Ortega had another rough summer in 2002, with a 3–7, 6.94 record between Mexico City and the Puebla Parrots. The next year was a vast improvement as he went 13–4 with a 3.14 ERA for the Angelopolis Tigers. His accuracy was back as he walked 46 in 161 innings of work. He was named Pitcher of the Year and the Tigers had the best record in the regular season.

He was nearly unbeatable for the 2003–2004 Venados de Mazatlán, going 9–1 with a 2.40 ERA. He was one win behind Mexican Pacific League leader Francisco Campos and was 7th in ERA. Moving to the Monterrey Sultans that summer, he had a 6–2, 3.36 record.
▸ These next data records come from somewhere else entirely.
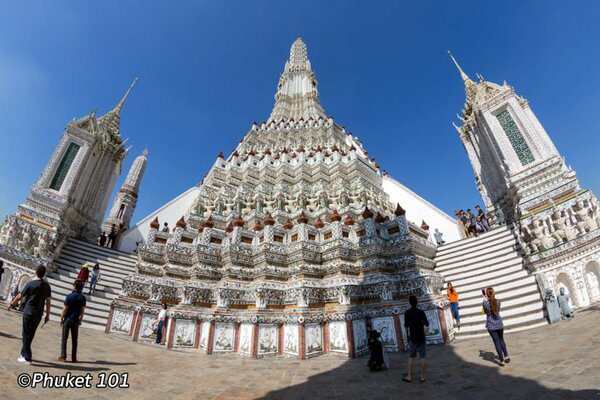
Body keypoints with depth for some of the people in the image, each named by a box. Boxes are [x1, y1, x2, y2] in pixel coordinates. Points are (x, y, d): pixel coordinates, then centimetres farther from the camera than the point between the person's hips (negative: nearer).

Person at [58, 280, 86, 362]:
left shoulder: (69, 296, -12)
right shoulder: (83, 298, -1)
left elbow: (64, 309, -11)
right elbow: (82, 311, 3)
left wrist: (61, 319, 1)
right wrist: (80, 320, 13)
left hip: (67, 320, -3)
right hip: (76, 321, 3)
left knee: (64, 338, 8)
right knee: (74, 340, 9)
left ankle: (63, 356, 9)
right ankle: (74, 358, 12)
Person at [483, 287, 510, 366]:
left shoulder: (485, 303, -16)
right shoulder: (498, 301, -6)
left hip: (491, 326, -3)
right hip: (499, 324, 3)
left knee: (496, 342, 6)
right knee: (501, 340, 23)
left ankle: (502, 360, 13)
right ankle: (506, 357, 30)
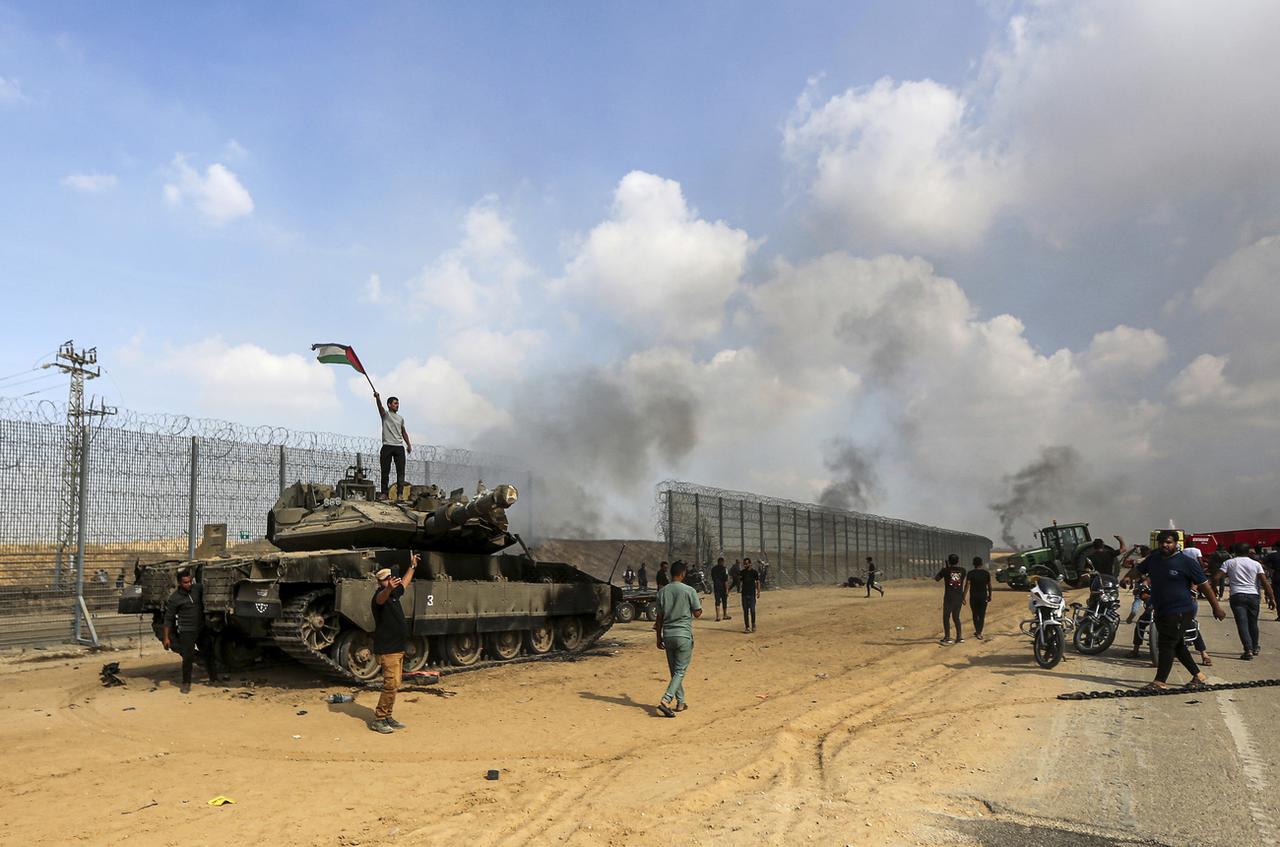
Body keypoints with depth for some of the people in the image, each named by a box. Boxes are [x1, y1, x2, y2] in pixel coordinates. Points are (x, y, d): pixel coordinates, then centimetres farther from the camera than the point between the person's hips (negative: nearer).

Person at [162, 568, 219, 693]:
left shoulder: (197, 588, -2)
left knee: (208, 654, 12)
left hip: (202, 629, 5)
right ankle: (186, 683, 12)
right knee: (188, 658, -4)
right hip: (186, 632, -5)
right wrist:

Ortega led Mazatlán in 2004–2005, now going 9–3 with a 2.88 ERA, one win behind LMPB leader Jorge Campillo. Ortega was 5th in the league in ERA. Mazatlán made it to the 2005 Caribbean Series and pulled off a title. Ortega helped, going 1–0 with a 1.13 ERA to team with Campos and Campillo for a fine trio on the hill.
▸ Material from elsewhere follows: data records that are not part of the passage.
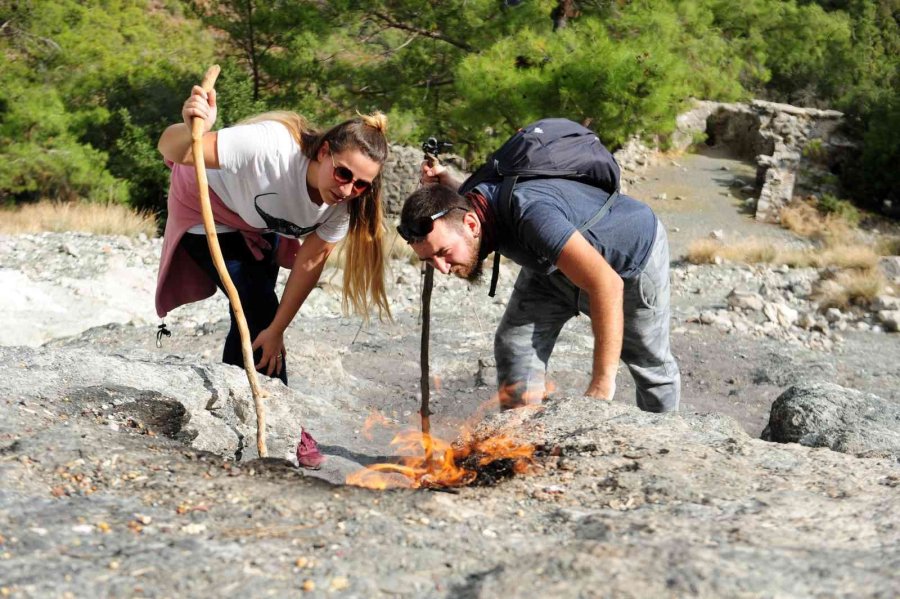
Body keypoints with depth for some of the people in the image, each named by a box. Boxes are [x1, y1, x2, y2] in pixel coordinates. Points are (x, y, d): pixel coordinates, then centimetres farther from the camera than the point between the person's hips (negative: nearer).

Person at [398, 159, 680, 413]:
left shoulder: (530, 213, -47)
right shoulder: (466, 205, -22)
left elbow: (607, 285, -50)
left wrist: (602, 383, -48)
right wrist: (445, 183, -16)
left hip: (633, 248, -6)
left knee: (649, 361, 11)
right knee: (516, 344, -9)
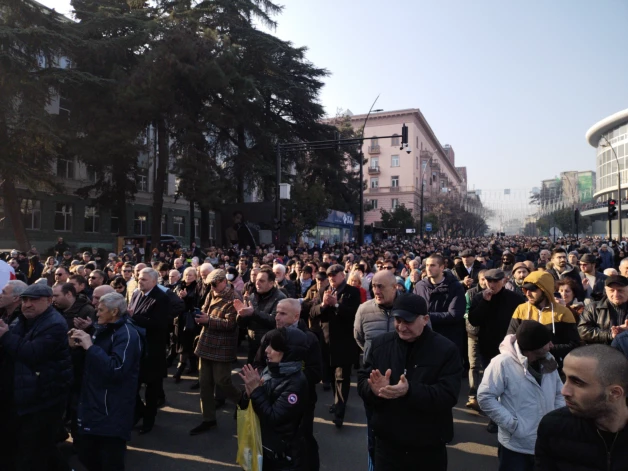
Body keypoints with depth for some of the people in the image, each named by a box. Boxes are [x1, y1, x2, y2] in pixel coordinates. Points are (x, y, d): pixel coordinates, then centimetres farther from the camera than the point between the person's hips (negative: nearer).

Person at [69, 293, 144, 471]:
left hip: (112, 412, -9)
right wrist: (77, 346, 1)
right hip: (93, 405, 9)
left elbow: (116, 369, -28)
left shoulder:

In the regular season, Ortega was 8–5 with a 4.45 ERA for the Tigers. The winter of 2005–2006 was semisweet – his record was 4-5 but his 2.49 ERA was second only to Spike Lundberg. Mazatlán went 35-32 even though their top two hurlers, Ortega and Campos, combined to go 8–11. In the 2006 Caribbean Series, he allowed two runs in nine innings in a no-decision against Puerto Rico.

Ortega was a strong performer in the 2006 World Baseball Classic, striking out five in four scoreless innings for Mexico. The Angelopolis hurler had a wretched 2006 Mexican League season, with a 5–6, 6.27 record and allowing 121 hits in 95 innings. He still was put on the Mexican squad for the 2006 COPABE Olympic Qualifier and was their top hurler. He went 2–0 with a 0.54 ERA. In 16 2/3 IP, Ortega struck out 22 while allowing only 10 hits and 2 walks. He was third in the tournament in ERA behind Frank Montieth and Norberto González. He was one win behind leader Rafael Díaz and was one strikeout behind Adiel Palma. In the 2006 Central American and Caribbean Games, Pablo had a 0.79 ERA in 3 games for Mexico, which won Bronze.

The right-hander had a 7–6, 3.29 record for the 2006–2007 Venados, finishing 6th in the LMP in ERA. He was smacked around in the 2007 Caribbean Series, going 0–2 with a 12.79 ERA, twice losing to the champion Águilas Cibaeñas. In the 2007 Pan American Games, Ortega allowed five baserunners but only one run in 2 2/3 IP, striking out three in two relief stints.

With the Tigres de Quintana Roo in 2007, Ortega posted a mark of 12–3, 2.38 with only 91 hits and 28 walks in 113 1/3 innings. He lost Pitcher of the Year honors to Nerio Rodríguez. He went 5–4 with a 2.86 ERA for Mazaltan in 2007–2008, walking 20 and allowing 75 hits in 94 1/3 innings.

In the 2008 Final Olympic Qualification Tournament, the 31-year-old was 1–1 with a 3.18 ERA. He took the loss against Taiwan but then shut down Germany to win a pitching duel with Enorbel Márquez.

Ortega went 11–5 with a 3.05 ERA for the 2008 Tigres, with 28 walks in 121 innings. He was 10th in the league in ERA and tied for fifth in wins. He topped 100 career wins. In the 2008 Americas Baseball Cup, Pablo went 2–0 with a 0.84 ERA, again finishing 10th in ERA, while tying for 8th in wins. He led the event with 3 wild pitches.

For Mazatlán in the 2009 Caribbean Series, he started a win over the Ponce Lions but got a no-decision; he allowed one run in 6 1/3 IP despite nine hits and three walks. Ortega allowed 5 runs in 4 2/3 IP in the 2009 World Baseball Classic. He lasted just two innings in his only start, against Cuba. For the summer of 2009, Pablo was 13–5 with a 3.19 ERA for Quintana Roo. He tied Roberto Ramírez for second in the Mexican League in wins, behind Andres Meza. He was also 7th in ERA.

Ortega was 1–1 with a 4.00 ERA in the 2010 Caribbean Series, doing well in a win over the Leones del Caracas but struggling in a loss to the Indios de Mayagüez. He had a rough summer at 2–6, 8.24 in 2010. He started 2011 back in form (10-3, 3.29) with the Tigres de Quintana Roo. On July 24, 2011, he threw a no-hitter against the Rojos del Águila de Veracruz, keeping a perfect game until he issued a walk with one out in the 9th.